Last month we wrote about a bipartisan effort in Congress to exempt medical textbooks and journals, as well as indirect payments that pharmaceutical and device manufacturers offer to CME providers, from Sunshine Act reporting requirements. Click here for the text of H.R. 5539. Now, the AMA and dozens of physician organizations representing both national specialty societies and state medical societies have expressed their support of the bill. "H.R. is needed to ensure patients benefit from the most up-to-date and relevant medical knowledge," the letter states.

View the medical societies' letter to Representative Michael Burgess (R-TX), who introduced the bill. Allyson Schwartz (D-PA) co-sponsored. 

Congress outlined 12 specific exclusions from Sunshine Act reporting, including “[e]ducational materials that directly benefit patients or are intended for patient use.” In its interpretation of the statute, CMS concluded that medical textbooks, reprints of peer reviewed scientific clinical journal articles, and abstracts of these articles are not directly beneficial to patients, nor are they intended for patient use. "This conclusion is inconsistent with the statutory language on its face, congressional intent, and the reality of clinical practice where patients benefit directly from improved physician medical knowledge," states the letter.

The American Medical Association and other physician organizations have repeatedly stressed the importance of up-to-date, peer reviewed scientific medical information as the foundation for patient care. "Scientific peer-reviewed journal reprints, supplements, and medical text books have long been considered essential tools for clinicians to remain informed about the latest in medical practice and patient care," the letter states. "Independent, peer reviewed medical textbooks and journal article supplements and reprints represent the gold standard in evidence-based medical knowledge and provide a direct benefit to patients because better informed clinicians render better care to their patients."
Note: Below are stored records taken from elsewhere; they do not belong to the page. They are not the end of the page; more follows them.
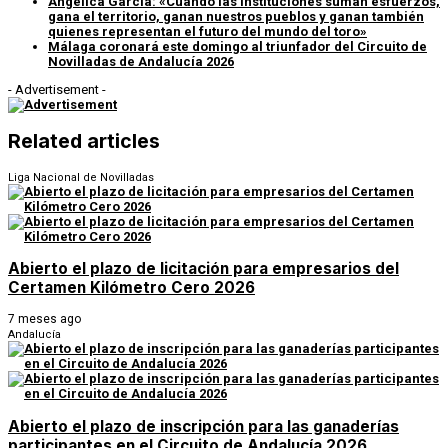
Angélica García: «Cuando las instituciones suman esfuerzos,
gana el territorio, ganan nuestros pueblos y ganan también
quienes representan el futuro del mundo del toro»
Málaga coronará este domingo al triunfador del Circuito de
Novilladas de Andalucía 2026
- Advertisement -
Related articles
Liga Nacional de Novilladas
Abierto el plazo de licitación para empresarios del
Certamen Kilómetro Cero 2026
7 meses ago
Andalucía
Abierto el plazo de inscripción para las ganaderías
participantes en el Circuito de Andalucía 2026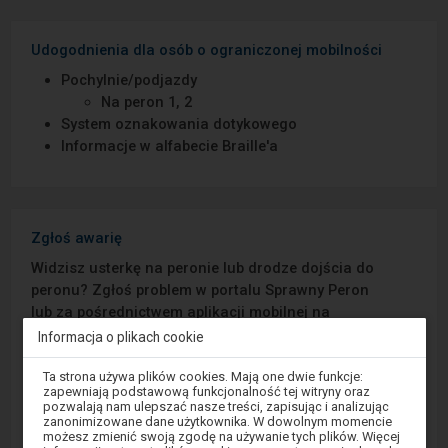
Udogodnienia dla osób o ograniczonej mobilności
Pochylnie/podjazdy
Na peron 1, 2
System oznakowania dotykowego
Informacje w alfabecie Braille′a
Zgłoś awarię
Widzisz usterkę na peronie lub drodze dojścia do
peronu? Zgłoś problem w portalu Sprawny Peron
lub za pośrednictwem aplikacji mobilnej na
Android/iOS.
Informacja o plikach cookie
Uwaga,
Ta strona używa plików cookies. Mają one dwie funkcje:
Sprawny Peron
znajdujesz
zapewniają podstawową funkcjonalność tej witryny oraz
się
pozwalają nam ulepszać nasze treści, zapisując i analizując
w
zanonimizowane dane użytkownika. W dowolnym momencie
Google Play
oknie
możesz zmienić swoją zgodę na używanie tych plików. Więcej
modalnym.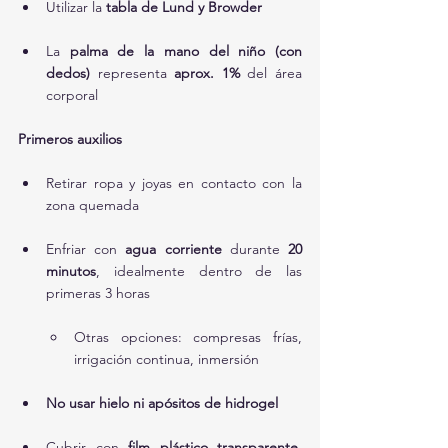
Utilizar la 
tabla de Lund y Browder
La 
palma de la mano del niño (con 
dedos)
 representa 
aprox. 1%
 del área 
corporal
Primeros auxilios
Retirar ropa y joyas en contacto con la 
zona quemada
Enfriar con 
agua corriente
 durante 
20 
minutos
, idealmente dentro de las 
primeras 3 horas
Otras opciones: compresas frías, 
irrigación continua, inmersión
No usar hielo ni apósitos de hidrogel
Cubrir con 
film plástico transparente
, 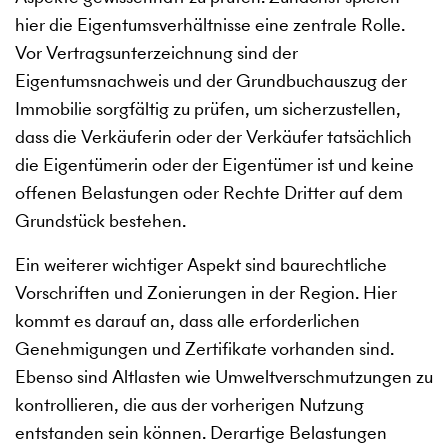
hier die Eigentumsverhältnisse eine zentrale Rolle.
Vor Vertragsunterzeichnung sind der
Eigentumsnachweis und der Grundbuchauszug der
Immobilie sorgfältig zu prüfen, um sicherzustellen,
dass die Verkäuferin oder der Verkäufer tatsächlich
die Eigentümerin oder der Eigentümer ist und keine
offenen Belastungen oder Rechte Dritter auf dem
Grundstück bestehen.
Ein weiterer wichtiger Aspekt sind baurechtliche
Vorschriften und Zonierungen in der Region. Hier
kommt es darauf an, dass alle erforderlichen
Genehmigungen und Zertifikate vorhanden sind.
Ebenso sind Altlasten wie Umweltverschmutzungen zu
kontrollieren, die aus der vorherigen Nutzung
entstanden sein können. Derartige Belastungen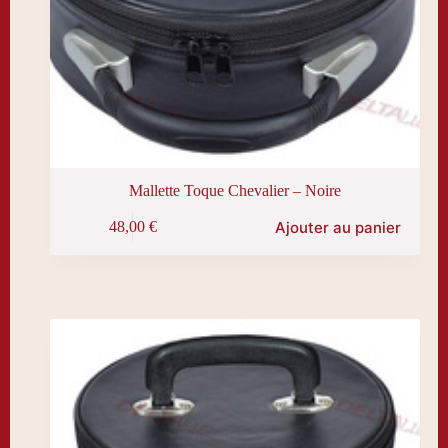
Mallette Toque Chevalier – Noire
Ajouter au panier
48,00
€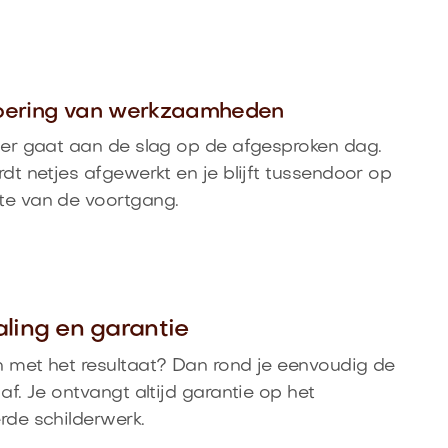
voering van werkzaamheden
der gaat aan de slag op de afgesproken dag.
rdt netjes afgewerkt en je blijft tussendoor op
te van de voortgang.
aling en garantie
 met het resultaat? Dan rond je eenvoudig de
 af. Je ontvangt altijd garantie op het
rde schilderwerk.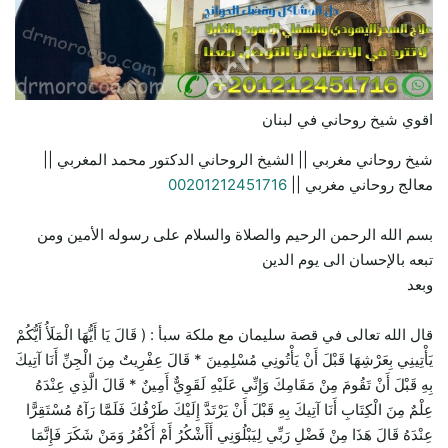
اقوي شيخ روحاني في لبنان
شيخ روحاني مغربي || الشيخ الروحاني الدكتور محمد المغربي ||
معالج روحاني مغربي ||
00201212451716
بسم الله الرحمن الرحيم والصلاة والسلام على رسوله الأمين ومن
تبعه بالإحسان الى يوم الدين
وبعد
قال الله تعالى في قصة سليمان مع ملكة سبأ : ( قَالَ يَا أَيُّهَا الْمَلَأُ أَيُّكُمْ
يَأْتِينِي بِعَرْشِهَا قَبْلَ أَنْ يَأْتُونِي مُسْلِمِينَ * قَالَ عِفْرِيتٌ مِنَ الْجِنِّ أَنَا آتِيكَ
بِهِ قَبْلَ أَنْ تَقُومَ مِنْ مَقَامِكَ وَإِنِّي عَلَيْهِ لَقَوِيٌّ أَمِينٌ * قَالَ الَّذِي عِنْدَهُ
عِلْمٌ مِنَ الْكِتَابِ أَنَا آتِيكَ بِهِ قَبْلَ أَنْ يَرْتَدَّ إِلَيْكَ طَرْفُكَ فَلَمَّا رَآهُ مُسْتَقِرًّا
عِنْدَهُ قَالَ هَذَا مِنْ فَضْلِ رَبِّي لِيَبْلُوَنِي أَأَشْكُرُ أَمْ أَكْفُرُ وَمَنْ شَكَرَ فَإِنَّمَا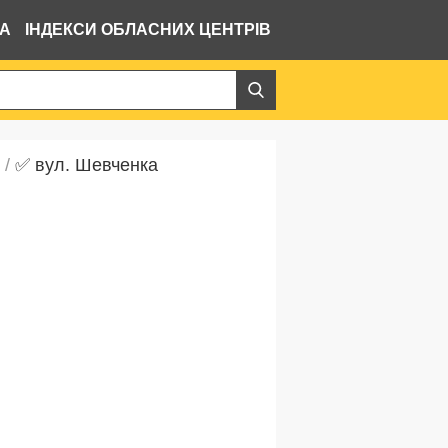
ВА
ІНДЕКСИ ОБЛАСНИХ ЦЕНТРІВ
/
✅ вул. Шевченка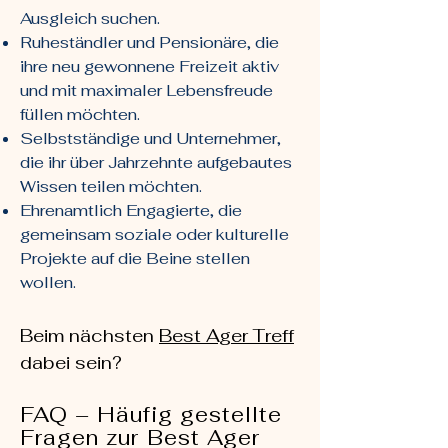
Ausgleich suchen.
Ruheständler und Pensionäre, die
ihre neu gewonnene Freizeit aktiv
und mit maximaler Lebensfreude
füllen möchten.
Selbstständige und Unternehmer,
die ihr über Jahrzehnte aufgebautes
Wissen teilen möchten.
Ehrenamtlich Engagierte, die
gemeinsam soziale oder kulturelle
Projekte auf die Beine stellen
wollen.
Beim nächsten
Best Ager Treff
dabei sein?
FAQ – Häufig gestellte
Fragen zur Best Ager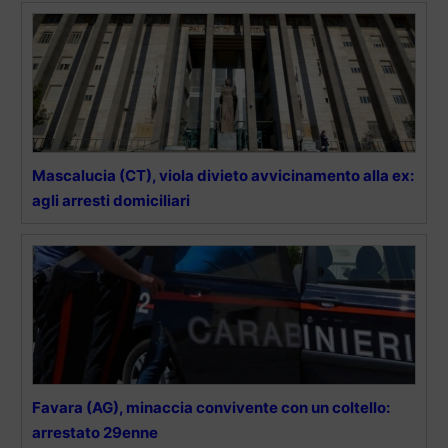
Mascalucia (CT), viola divieto avvicinamento alla ex:
agli arresti domiciliari
Favara (AG), minaccia convivente con un coltello:
arrestato 29enne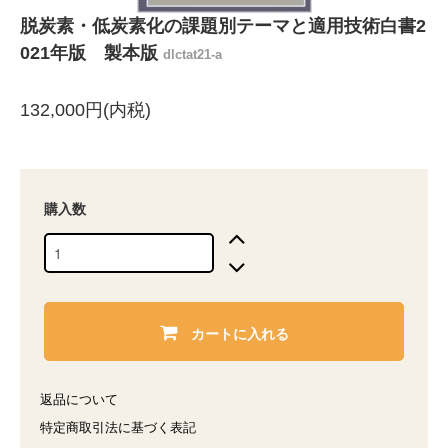
脱炭素・低炭素化の課題別テーマと適用技術白書2
021年版 製本版
dlctat21-a
132,000円(内税)
購入数
カートに入れる
返品について
特定商取引法に基づく表記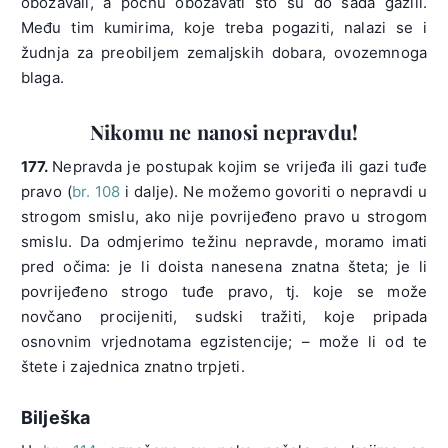
obožavali, a počnu obožavati što su do sada gazili.
Među tim kumirima, koje treba pogaziti, nalazi se i
žudnja za preobiljem zemaljskih dobara, ovozemnoga
blaga.
Nikomu ne nanosi nepravdu!
177.
Nepravda je postupak kojim se vrijeđa ili gazi tuđe
pravo (
br. 108
i dalje). Ne možemo govoriti o nepravdi u
strogom smislu, ako nije povrijeđeno pravo u strogom
smislu. Da odmjerimo težinu nepravde, moramo imati
pred očima: je li doista nanesena znatna šteta; je li
povrijeđeno strogo tuđe pravo, tj. koje se može
novčano procijeniti, sudski tražiti, koje pripada
osnovnim vrjednotama egzistencije; – može li od te
štete i zajednica znatno trpjeti.
Bilješka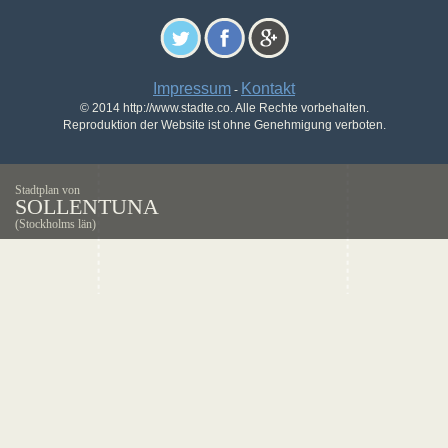
Impressum
Kontakt
-
© 2014 http://www.stadte.co. Alle Rechte vorbehalten.
Reproduktion der Website ist ohne Genehmigung verboten.
Stadtplan von
SOLLENTUNA
(Stockholms län)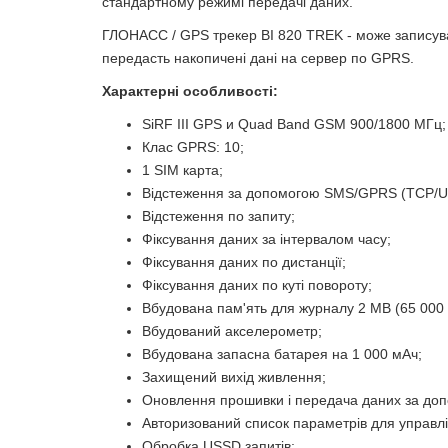
стандартному режимі передачі даних.
ГЛОНАСС / GPS трекер BI 820 TREK - може записувати
передасть накопичені дані на сервер по GPRS.
Характерні особливості:
SiRF III GPS и Quad Band GSM 900/1800 МГц;
Клас GPRS: 10;
1 SIM карта;
Відстеження за допомогою SMS/GPRS (TCP/U
Відстеження по запиту;
Фіксування даних за інтервалом часу;
Фіксування даних по дистанції;
Фіксування даних по куті повороту;
Вбудована пам'ять для журналу 2 MB (65 000 
Вбудований акселерометр;
Вбудована запасна батарея на 1 000 мАч;
Захищений вихід живлення;
Оновлення прошивки і передача даних за до
Авторизований список параметрів для управлі
Обробка USSD запитів;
Furthermore, the letter states that FDA's reprint guidance underscores the “important public health and policy justification supporting dissemination of truthful and non-misleading medical journal articles and medical or scientific reference publications.” H.R. 5539 clarifies that the Sunshine Act was designed to support the dissemination of this type of educational material.

The letter also addresses the Centers for Medicare and Medicaid Services (CMS) proposal to eliminate the continuing medical education exemption from the Act. "[This] proposal is inconsistent with the legislative history of the Sunshine Act and will further erode support of independent medical education," the societies note. "There is widespread consensus that the agency’s proposal will harm the dissemination of clinically relevant and critical medical knowledge that improves and enhances patient care. We strongly support the provisions in H.R. 5539 which would clarify that CME that meets the standard for independence must be exempt from Sunshine Act reporting." 

Click here for our article on the outpouring of support in favor of keeping the CME exemption. 


H.R. 5539 revises the Sunshine Act in the following way: 

Transparency Reports and Reporting of Physician Ownership or Investment Interests, Sec. 1128G. [42 U.S.C. 1320a-7h]

(B) Exclusions.—An applicable manufacturer shall not be required to submit information under subsection (a) with respect to the following:

(iii) Educational materials that directly benefit patients or are intended for patient use, including peer-reviewed journals, journal reprints, journal supplements, and medical textbooks;

(xiii) A transfer of anything of value to a covered recipient who is a physician if the thing of value is intended solely for purposes of providing continuing medical education to the physician.